Film Review #75: Clean
2006
Director: Olivier Assayas
Cast: Maggie Cheung, Nick Nolte
“I’m completely in your hands,” says Albrecht Hauser (Nick Nolte), the bear-sized boat-maker from Vancouver. He’s holding up his own rough hands, palms open, as he looks down at tiny Emily Wang (Maggie Cheung) on a wintry Paris street. He’s taking a huge risk: he’s going to let Emily take her son Jay – the grandson he’s raised from birth – for the weekend, even though Emily is a heroin addict in shaky recovery, even though six-year-old Jay thinks she killed his musician father Lee, even though Albrecht told his wife, hospitalized in London, that he took the boy to Scotland for the weekend.
Only minutes ago Emily bolted, overcome with her own fears about this reunion – a long tracking shot follows her running down escalators and through a dense holiday shopping crowd before she changes her mind and returns, just as frantically, to find Albrecht. “You’ll have him back by the 3:40 train on Sunday?” asks Albrecht. It’s clear by this point in Clean that few people have ever spoken to Emily with such economy and direct force of attention. Emily promises she will have the boy back on time, and of course she nearly doesn’t.
Writer-director Olivier Assayas’ Clean opens a year or so earlier, as Emily and her partner Lee (in real life, musician James Johnston, who now plays with Nick Cave’s band The Bad Seeds) land in a small unspecified industrial city during an already fatiguing tour. Their motel’s dreary. The club they’re booked in is cramped and seedy. Their tempers are frayed. They argue and Lee reminds her that he’s 42 now. Their manager and other musicians think bitchy, dope-shooting Emily is the reason Lee’s career is skidding – an opinion that persists after he fatally overdoses, Emily spends six months in prison for possession, and nearly everyone writes her off.
Wisely, Assayas skips Emily’s prison time. Instead, we see the continuing jolt of her trying to put together a very different life after. She returns to Paris, waitresses in an uncle’s Chinese restaurant, works her way through methadone and pain killers, gets some scraps of help from old music friends while others blow her off, clerks in a mall boutique, harbors hopes of reviving her own music. Emily comes to grasp that she will never see her son until she gets clean.
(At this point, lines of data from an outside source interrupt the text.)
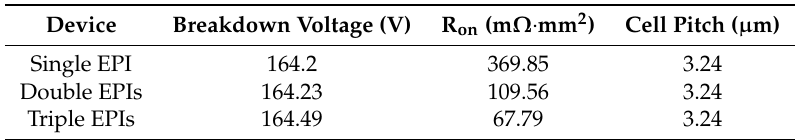
Figure 11. The output characteristic of the split-gate trench power MOSFET with single EPI, double EPIs, and triple EPIs. Table 5. The characteristic of single-EPI, double-EPIs, and triple-EPIs 150 V rating voltage split-gate trench power MOSFET at the same cell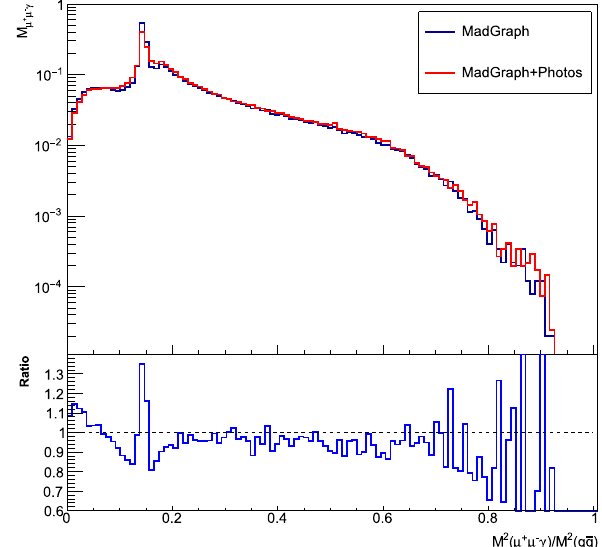
√ s = 240 GeV Fig. 6 The distribution of μ + μ − γ invariant mass for with all possible μ + μ − pairs contributing (for each event four entries/- combinations are added in the histogram). The upper panel shows the absolute distributions from the two generators, the lower panel shows the ratio of the two. The agreement is much better than what could have been deduced from Appendix B.3, where technical bias due to identical particles partial ordering was present. Note events migration from the Z peak to side bands. This is due to approximations in Photos kernel, for details see the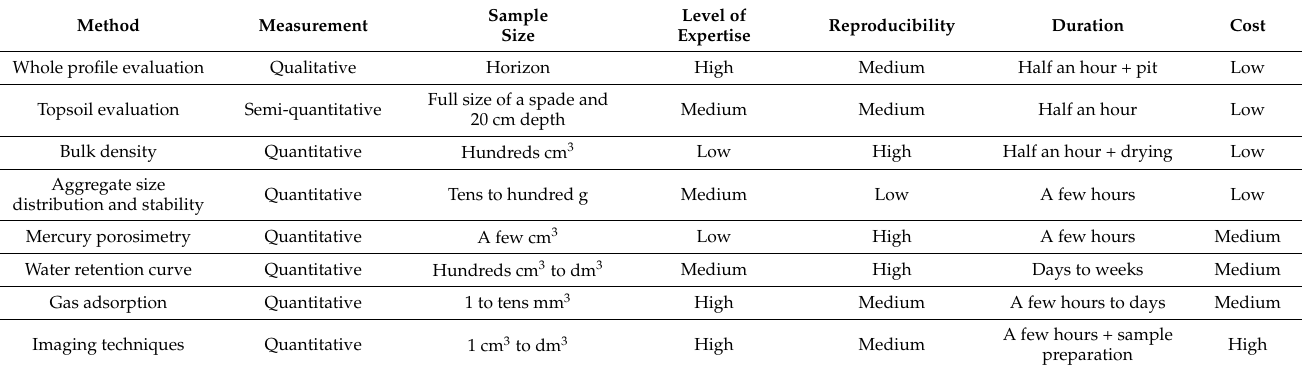
Table 1. Summary of the methods to assess soil structural characteristics. Modified from Rabot et al. [68].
Clean is one of several 2006 films that address the reliably devastating topic of addicted adults and the children within their reach. Besides Off the Black (another Nolte film just released last month), Ryan Fleck’s Half Nelson portrays a crack-addicted teacher’s ambiguous relationship with a student who becomes his dealer (out on DVD on 2/13) and Laurie Collyer’s Sherrybaby features Maggie Gyllenhaal’s brilliant performance as another young ex-con addict who wants her small child back (out on DVD on 1/23).
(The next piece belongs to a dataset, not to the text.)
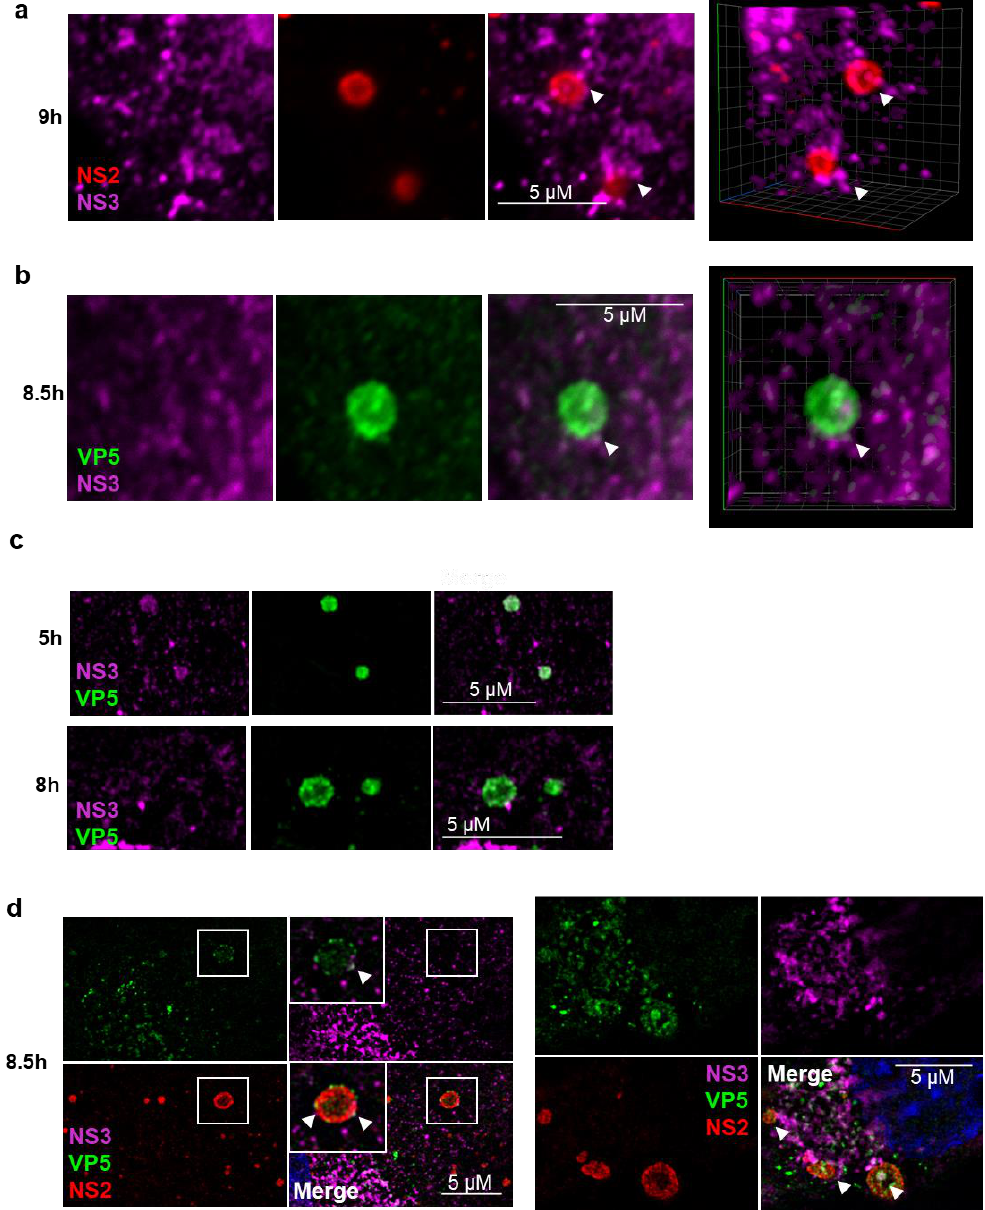
Figure 3. NS3 associates with the periphery of VIBs during the BTV replication cycle and outer capsid protein VP5. Immunofluorescence analysis of the localization of the VIB-specific non-structural protein 2 (NS2) and the non-structural protein 3 (NS3) and the outer capsid protein VP5. ( a ) VIB localization of NS2 (red) and NS3 (magenta) in BTV infected cells 9 h.p.i. (scale bar = 5 µ m). Right panel: 3D projection of the z-stack. ( b ) VIB localization of VP5 (green) and NS3 (magenta) in BTV infected cells 8.5 h.p.i. (scale bar = 5 µ m). Right panel: 3D projection of the z-stack. ( c ) VIB localization of the non-structural protein NS3 (magenta) and the outer capsid protein VP5 (red) at 5 h.p.i and 8 h.p.i. as observed by SIM (scale bar = 5 µ m). ( d ) VIB localization of the non-structural protein NS3 (magenta), NS2 (red), and VP5 (green) at 8.5 h.p.i. as observed by SIM (scale bar = 5 µ m). White arrows indicate peripheral association of NS3 with VIB.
Far less acclaimed than Fleck’s and Collyer’s US-set films, Clean burns longer than both. Clean portrays the pull that both music and heroin exert, and it relies less on the drama of downfall, more on enduringly quiet scenes: the near-documentary feel of rock’n’roll road life that Assayas establishes immediately, Albrecht’s confiding to his wife that kids scare him because “they know what you’re thinking before you say it,” Emily’s fragile persistence, Jay’s confrontation with her in the Paris zoo, and the wonderful exchanges between Emily and Albrecht.
Seeing Nick Nolte as Albrecht Hauser is startling after his memorable string of alcoholic-addict roles. He was harrowing in Affliction, droll and sorrowful in The Good Thief, and he carries last month’s Off the Black. Even though Maggie Cheung won Best Actress award at Cannes for Emily and there's some Oscar-buzz now, the pivot here is Nolte’s Albrecht, an artisan model for his musician son who also crafts a sturdily sea-worthy relationship with Emily.
Assayas has worked with Maggie Cheung before (they were married briefly before making Clean), first directing her in Irma Vep (1996) and expanding her international reputation beyond Hong Kong. Set in London, Paris, Vancouver and San Francisco, Clean has opened in nineteen other countries since its 2004 Cannes premiere and prior to its limited US theatrical release in late April 2006.
The DVD, also released last April, has excellent interviews with Assayas, Cheung, Nolte, the English pop star Tricky, and the band Metric (who play themselves in the opening scenes). Real musicians play all the musician roles in Clean. A Metric members reflects, “Music is more addictive than any substance – it will justify the most destitute existence.” How Assayas works that out on-screen is worth the trip.
*******
This review appeared in the 1/11/07 issue of the Syracuse City Eagle weekly in “Make it Snappy,” a weekly DVD column reviewing recent films never released theatrically in Syracuse & older films of enduring worth.